Tool maturity. Early-generation AI assistance in requirements management had meaningful false positive rates — flagging requirements that were fine while missing real issues. As the tools mature and calibration improves, the signal-to-noise ratio is improving. Some programs are waiting for the tools to stabilize before committing to process changes.
Workforce readiness. Systems engineers who have worked in DOORS-based environments for 20 years need training and change management to adopt different tools effectively. Programs with limited program schedule slack are reluctant to take on tooling transitions mid-development.
The Competitive Angle
The programs that are moving fastest are doing it for competitive reasons, not compliance reasons.
Requirements churn is one of the most expensive sources of schedule and cost growth in aerospace programs. Every late requirement change that propagates undiscovered through the design costs an order of magnitude more to fix than a change caught during requirements definition. Programs that can reduce requirements cycle time, improve decomposition quality, and catch traceability gaps before they become integration surprises have a structural cost and schedule advantage.
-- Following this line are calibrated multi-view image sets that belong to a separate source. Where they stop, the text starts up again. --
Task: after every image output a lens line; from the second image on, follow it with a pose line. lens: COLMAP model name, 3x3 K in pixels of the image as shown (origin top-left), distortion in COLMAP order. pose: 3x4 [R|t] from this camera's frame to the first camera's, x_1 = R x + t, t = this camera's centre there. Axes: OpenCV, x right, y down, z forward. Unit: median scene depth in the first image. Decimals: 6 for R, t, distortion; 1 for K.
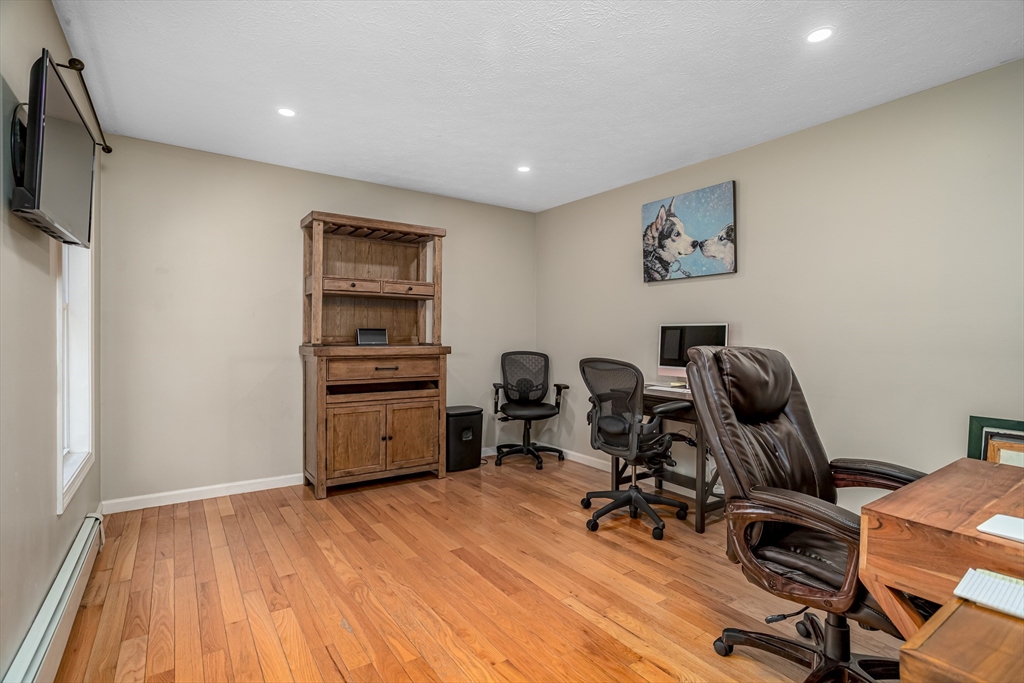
lens RADIAL K [[494.5, 0, 515.4], [0, 494.5, 337.6], [0, 0, 1]] dist [-0.029651, 0.001267]
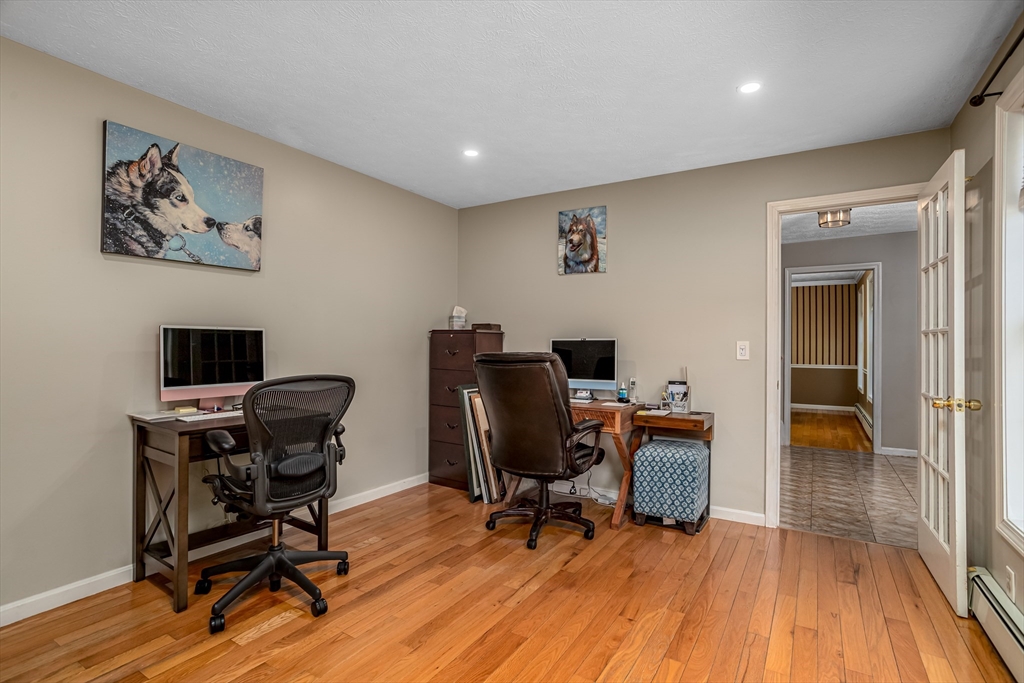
lens RADIAL K [[494.5, 0, 515.7], [0, 494.5, 341.6], [0, 0, 1]] dist [-0.029651, 0.001267]
pose [[-0.392809, 0.000372, 0.919620, -0.495098], [-0.000586, 1.000000, -0.000655, -0.004881], [-0.919620, -0.000796, -0.392809, 0.827486]]
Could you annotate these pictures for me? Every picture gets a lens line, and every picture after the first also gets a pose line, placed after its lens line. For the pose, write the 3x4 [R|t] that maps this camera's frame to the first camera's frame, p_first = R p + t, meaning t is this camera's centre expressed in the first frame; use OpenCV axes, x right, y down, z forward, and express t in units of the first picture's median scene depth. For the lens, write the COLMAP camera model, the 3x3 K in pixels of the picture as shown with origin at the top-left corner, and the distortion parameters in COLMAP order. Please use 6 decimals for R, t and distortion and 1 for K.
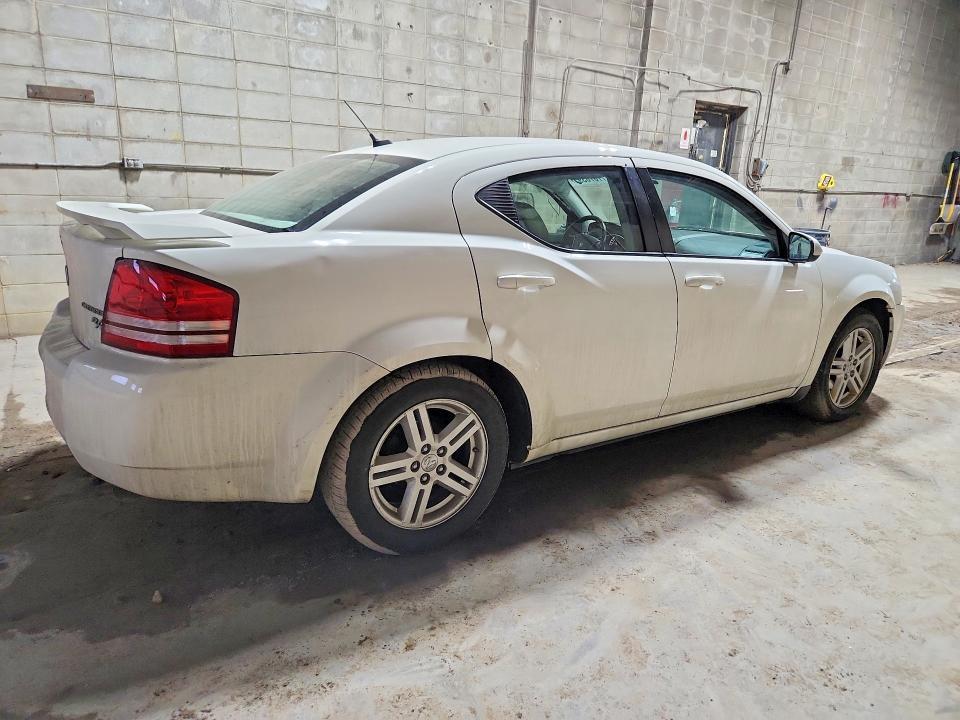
lens RADIAL K [[664.3, 0, 483.1], [0, 664.3, 358.1], [0, 0, 1]] dist [0.060244, -0.023510]
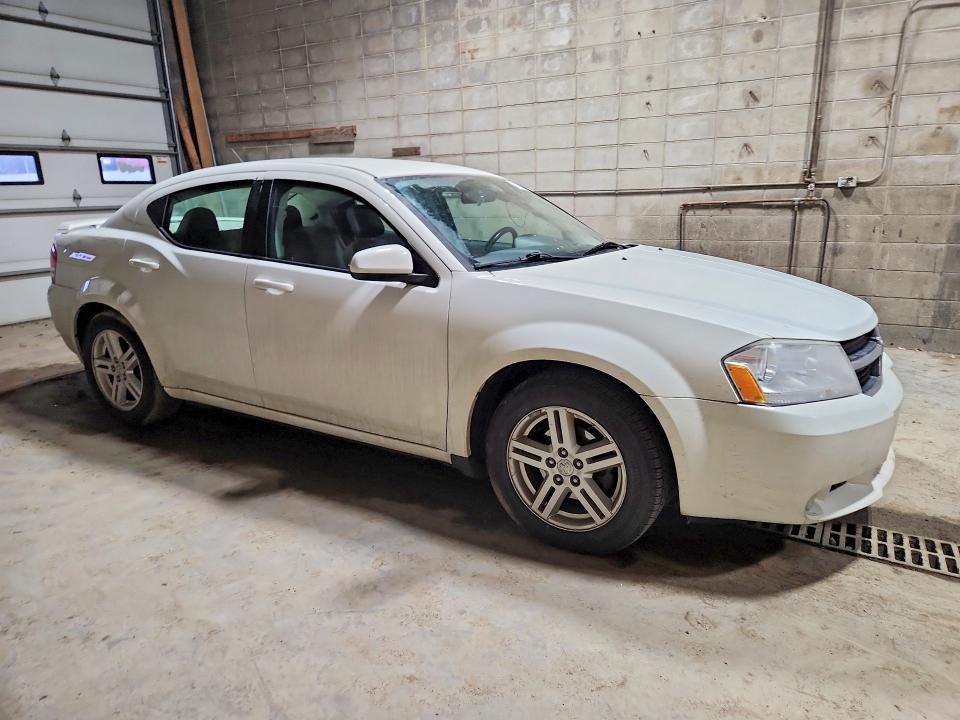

In program capture, this shows up in bids. A team that can demonstrate requirements management infrastructure that reduces the historical pattern of requirements-driven rework is bidding a different risk profile than a team using the same DOORS-based process that’s caused cost growth on previous programs.
The AI assistance in requirements management that’s being deployed today isn’t primarily about compliance — it’s about building a more competitive way to execute programs. The compliance dimension will follow as regulatory clarity develops.